9 Häufige Probleme beim Anbau von Sojabohnen und wie Sie diese lösen
Sojabohnen gelten als einfach anzubauende Kulturpflanze und liefern unkompliziert Futter oder selbstgemachtes Edamame. Doch trotz ihrer Robustheit gibt es einige typische Probleme beim Sojaanbau, die Sie kennen sollten, um eine gesunde und ergiebige Ernte zu gewährleisten. Von Pilzinfektionen bis zu Umweltfaktoren, die zum Fruchtfall führen, zeigen wir Ihnen in diesem Artikel, welche Herausforderungen beim Anbau von Soja auftreten können und wie Sie diese am besten meistern.
Wie schwierig ist der Anbau von Sojabohnen?
Sojabohnen (Glycine max) sind eng mit Buschbohnen verwandt und wachsen vergleichbar. Dennoch haben sie einige spezifische Ansprüche, die Sie beachten sollten. Während Buschbohnen bereits früh im Frühjahr gesät werden können, benötigen Sojabohnen wärmere Bodentemperaturen von idealerweise etwa 20-21 °C (70 °F) für eine optimale Keimung. Kalte Böden verzögern die Entwicklung oder verhindern sie sogar komplett.

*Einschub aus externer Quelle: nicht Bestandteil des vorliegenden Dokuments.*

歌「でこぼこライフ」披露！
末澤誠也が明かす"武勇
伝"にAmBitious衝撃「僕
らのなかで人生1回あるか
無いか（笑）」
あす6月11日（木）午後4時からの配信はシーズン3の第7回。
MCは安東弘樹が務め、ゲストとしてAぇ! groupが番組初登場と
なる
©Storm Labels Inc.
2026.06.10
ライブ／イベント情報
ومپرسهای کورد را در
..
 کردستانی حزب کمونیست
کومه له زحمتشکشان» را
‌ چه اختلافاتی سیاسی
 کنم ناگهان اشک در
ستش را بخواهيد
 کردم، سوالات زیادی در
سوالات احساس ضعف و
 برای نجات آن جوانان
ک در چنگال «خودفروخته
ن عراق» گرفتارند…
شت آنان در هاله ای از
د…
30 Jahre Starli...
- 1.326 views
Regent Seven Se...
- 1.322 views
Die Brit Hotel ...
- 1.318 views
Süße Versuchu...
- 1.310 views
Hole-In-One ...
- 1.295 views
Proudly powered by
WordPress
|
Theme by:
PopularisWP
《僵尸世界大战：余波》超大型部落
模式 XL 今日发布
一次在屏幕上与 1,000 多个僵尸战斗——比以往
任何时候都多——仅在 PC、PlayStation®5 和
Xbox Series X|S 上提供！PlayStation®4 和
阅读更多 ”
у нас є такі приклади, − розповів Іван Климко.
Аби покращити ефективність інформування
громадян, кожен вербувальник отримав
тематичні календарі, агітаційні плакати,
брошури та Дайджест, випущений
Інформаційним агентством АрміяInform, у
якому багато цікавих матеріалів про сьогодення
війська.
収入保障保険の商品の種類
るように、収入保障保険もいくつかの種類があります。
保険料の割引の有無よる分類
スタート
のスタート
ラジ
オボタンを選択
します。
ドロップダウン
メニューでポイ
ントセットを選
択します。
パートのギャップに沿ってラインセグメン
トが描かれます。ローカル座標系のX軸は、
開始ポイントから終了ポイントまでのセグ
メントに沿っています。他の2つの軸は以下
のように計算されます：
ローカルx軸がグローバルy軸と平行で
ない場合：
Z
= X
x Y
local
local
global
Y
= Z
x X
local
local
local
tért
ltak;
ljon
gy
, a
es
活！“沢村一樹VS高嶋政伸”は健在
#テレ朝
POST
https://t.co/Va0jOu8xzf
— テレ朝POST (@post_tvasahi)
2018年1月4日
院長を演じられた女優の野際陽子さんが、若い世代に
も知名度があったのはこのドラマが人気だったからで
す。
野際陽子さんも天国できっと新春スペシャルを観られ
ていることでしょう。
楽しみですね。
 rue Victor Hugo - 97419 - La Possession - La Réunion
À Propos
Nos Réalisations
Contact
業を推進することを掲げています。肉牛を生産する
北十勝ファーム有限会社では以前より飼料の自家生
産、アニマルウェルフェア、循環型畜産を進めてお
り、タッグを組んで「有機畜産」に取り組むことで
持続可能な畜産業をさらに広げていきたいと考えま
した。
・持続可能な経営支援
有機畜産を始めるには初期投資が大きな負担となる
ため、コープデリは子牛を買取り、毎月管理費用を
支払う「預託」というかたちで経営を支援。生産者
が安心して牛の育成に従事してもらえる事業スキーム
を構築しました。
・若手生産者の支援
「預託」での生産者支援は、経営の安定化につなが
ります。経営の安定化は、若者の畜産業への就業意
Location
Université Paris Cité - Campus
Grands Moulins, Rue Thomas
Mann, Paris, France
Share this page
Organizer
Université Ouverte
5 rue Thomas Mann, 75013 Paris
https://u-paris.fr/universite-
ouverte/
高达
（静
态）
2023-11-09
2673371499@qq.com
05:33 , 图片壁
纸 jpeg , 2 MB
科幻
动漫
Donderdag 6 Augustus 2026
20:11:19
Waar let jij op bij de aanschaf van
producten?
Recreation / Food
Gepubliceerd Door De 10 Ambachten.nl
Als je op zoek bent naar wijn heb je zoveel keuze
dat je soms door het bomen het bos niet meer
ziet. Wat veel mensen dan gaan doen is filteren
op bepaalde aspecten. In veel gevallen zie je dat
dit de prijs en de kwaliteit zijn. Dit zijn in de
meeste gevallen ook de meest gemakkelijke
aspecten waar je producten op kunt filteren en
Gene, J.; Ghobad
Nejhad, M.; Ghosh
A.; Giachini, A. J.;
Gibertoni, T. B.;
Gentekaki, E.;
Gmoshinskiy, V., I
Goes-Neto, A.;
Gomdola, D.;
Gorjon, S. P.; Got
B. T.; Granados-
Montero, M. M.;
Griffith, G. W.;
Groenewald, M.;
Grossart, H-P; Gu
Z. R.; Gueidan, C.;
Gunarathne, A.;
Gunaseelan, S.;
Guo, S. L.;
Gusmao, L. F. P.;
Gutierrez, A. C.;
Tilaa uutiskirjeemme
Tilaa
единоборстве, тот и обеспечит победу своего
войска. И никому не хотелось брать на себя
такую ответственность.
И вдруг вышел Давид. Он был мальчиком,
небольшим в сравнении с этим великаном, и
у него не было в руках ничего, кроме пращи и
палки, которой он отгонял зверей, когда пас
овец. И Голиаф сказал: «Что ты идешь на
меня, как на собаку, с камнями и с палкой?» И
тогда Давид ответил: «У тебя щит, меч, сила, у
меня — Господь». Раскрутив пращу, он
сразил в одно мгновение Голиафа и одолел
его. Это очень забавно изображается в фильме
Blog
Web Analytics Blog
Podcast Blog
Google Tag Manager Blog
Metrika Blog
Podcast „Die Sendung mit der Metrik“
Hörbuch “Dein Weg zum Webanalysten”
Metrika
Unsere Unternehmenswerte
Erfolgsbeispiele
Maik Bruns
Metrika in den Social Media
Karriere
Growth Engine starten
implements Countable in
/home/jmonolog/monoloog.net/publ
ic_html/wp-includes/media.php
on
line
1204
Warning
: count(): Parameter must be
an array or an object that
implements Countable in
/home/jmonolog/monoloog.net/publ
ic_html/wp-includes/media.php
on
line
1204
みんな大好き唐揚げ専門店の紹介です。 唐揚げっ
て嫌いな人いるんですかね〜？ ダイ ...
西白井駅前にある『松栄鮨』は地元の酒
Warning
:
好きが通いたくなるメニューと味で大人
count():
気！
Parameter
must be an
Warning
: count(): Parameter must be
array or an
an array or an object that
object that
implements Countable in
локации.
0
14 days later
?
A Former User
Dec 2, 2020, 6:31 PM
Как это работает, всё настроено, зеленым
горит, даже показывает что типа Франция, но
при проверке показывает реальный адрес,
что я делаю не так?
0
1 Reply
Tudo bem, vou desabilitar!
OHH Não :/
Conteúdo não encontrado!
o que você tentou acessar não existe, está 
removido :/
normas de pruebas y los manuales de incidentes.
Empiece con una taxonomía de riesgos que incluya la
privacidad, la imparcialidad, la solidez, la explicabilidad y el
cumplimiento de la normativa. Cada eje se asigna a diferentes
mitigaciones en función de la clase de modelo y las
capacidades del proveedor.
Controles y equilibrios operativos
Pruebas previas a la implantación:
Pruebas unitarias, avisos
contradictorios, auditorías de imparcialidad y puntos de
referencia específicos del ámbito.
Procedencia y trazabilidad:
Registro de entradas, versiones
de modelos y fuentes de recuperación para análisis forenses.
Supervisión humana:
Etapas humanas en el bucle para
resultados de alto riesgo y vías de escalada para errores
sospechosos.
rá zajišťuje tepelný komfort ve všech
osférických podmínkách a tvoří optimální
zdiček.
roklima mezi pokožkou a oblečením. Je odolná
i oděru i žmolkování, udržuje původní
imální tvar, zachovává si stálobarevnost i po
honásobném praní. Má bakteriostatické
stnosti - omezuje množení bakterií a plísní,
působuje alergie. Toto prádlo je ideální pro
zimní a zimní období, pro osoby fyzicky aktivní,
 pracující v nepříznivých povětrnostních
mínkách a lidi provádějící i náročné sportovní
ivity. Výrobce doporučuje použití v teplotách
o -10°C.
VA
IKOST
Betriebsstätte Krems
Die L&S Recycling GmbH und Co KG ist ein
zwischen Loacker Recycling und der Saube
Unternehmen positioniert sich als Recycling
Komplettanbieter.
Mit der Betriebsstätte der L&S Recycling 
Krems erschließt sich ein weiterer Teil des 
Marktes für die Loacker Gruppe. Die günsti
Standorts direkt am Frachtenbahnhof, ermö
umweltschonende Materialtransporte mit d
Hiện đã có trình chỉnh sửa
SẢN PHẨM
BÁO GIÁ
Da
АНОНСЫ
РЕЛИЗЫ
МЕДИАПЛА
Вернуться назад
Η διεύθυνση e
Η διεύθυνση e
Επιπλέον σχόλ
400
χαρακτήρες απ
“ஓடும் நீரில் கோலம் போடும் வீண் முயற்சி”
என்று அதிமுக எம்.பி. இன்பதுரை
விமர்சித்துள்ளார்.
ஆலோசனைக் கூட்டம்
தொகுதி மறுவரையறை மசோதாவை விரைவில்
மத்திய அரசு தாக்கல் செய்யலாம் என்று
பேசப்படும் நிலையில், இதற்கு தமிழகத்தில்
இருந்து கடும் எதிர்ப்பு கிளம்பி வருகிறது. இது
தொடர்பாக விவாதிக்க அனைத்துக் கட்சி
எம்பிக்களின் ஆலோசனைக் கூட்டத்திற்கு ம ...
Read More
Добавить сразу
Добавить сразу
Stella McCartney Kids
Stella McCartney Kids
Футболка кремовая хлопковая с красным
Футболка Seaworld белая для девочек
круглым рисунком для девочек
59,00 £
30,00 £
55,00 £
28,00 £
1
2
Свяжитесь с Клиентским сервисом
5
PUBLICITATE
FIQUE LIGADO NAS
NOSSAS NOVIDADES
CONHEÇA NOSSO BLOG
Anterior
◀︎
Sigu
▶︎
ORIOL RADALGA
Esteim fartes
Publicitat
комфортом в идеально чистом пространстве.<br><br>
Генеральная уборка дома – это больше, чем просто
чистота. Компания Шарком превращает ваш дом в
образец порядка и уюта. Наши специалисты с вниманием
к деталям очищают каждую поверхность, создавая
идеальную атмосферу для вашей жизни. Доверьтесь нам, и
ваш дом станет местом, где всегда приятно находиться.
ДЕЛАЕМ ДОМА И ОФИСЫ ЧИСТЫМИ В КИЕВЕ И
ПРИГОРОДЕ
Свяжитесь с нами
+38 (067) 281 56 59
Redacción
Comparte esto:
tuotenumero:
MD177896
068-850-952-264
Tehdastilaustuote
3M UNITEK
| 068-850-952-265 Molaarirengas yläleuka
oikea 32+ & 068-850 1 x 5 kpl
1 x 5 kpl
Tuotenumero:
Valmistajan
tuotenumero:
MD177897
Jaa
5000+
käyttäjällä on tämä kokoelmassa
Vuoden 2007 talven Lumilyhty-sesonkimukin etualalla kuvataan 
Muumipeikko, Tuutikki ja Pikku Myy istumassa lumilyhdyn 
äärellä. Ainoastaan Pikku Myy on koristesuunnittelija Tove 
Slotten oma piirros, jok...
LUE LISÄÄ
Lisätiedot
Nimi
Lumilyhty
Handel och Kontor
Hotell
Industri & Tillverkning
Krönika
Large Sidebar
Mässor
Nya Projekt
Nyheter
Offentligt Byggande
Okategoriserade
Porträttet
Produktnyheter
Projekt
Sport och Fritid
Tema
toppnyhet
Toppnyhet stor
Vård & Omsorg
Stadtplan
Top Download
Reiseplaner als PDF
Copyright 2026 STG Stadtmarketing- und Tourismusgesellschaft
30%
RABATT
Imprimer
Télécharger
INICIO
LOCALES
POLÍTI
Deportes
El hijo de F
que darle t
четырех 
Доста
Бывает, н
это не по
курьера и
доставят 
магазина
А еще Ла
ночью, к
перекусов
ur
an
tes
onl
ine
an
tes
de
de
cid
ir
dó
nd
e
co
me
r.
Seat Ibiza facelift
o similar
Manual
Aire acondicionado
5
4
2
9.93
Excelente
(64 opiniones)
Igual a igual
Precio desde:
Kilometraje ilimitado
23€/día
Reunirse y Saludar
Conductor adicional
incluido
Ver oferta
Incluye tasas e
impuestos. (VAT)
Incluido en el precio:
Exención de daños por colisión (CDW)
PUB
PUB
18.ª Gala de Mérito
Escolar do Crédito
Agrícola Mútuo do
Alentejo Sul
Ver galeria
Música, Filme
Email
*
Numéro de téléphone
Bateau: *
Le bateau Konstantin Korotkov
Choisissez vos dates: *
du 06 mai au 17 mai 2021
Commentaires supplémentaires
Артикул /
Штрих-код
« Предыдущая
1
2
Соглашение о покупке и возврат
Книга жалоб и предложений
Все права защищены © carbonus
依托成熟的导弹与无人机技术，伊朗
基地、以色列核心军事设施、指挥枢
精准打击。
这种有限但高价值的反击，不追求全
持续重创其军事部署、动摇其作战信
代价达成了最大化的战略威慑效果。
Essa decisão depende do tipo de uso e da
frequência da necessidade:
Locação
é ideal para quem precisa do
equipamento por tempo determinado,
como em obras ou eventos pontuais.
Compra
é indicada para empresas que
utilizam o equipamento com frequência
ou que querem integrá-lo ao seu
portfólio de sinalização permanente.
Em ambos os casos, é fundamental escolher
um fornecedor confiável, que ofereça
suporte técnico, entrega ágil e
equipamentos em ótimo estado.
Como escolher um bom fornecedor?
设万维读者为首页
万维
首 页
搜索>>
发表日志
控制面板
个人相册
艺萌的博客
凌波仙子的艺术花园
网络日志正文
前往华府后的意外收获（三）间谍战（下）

Sojabohnen brauchen etwa 45 bis 65 warme Tage bis zur Ernte. Frühe oder späte Aussaat in kühleren Phasen verlängert diese Zeitspanne entsprechend. Bei fehlender Fruchtfolge zeigen sich oft erst in der zweiten oder dritten Anbausaison ernste Probleme, da spezifische Schädlinge und Krankheiten sich ansiedeln können. Deshalb ist es wichtig, Ihre Anbauflächen jedes Jahr zu wechseln und Fruchtfolgen zu praktizieren.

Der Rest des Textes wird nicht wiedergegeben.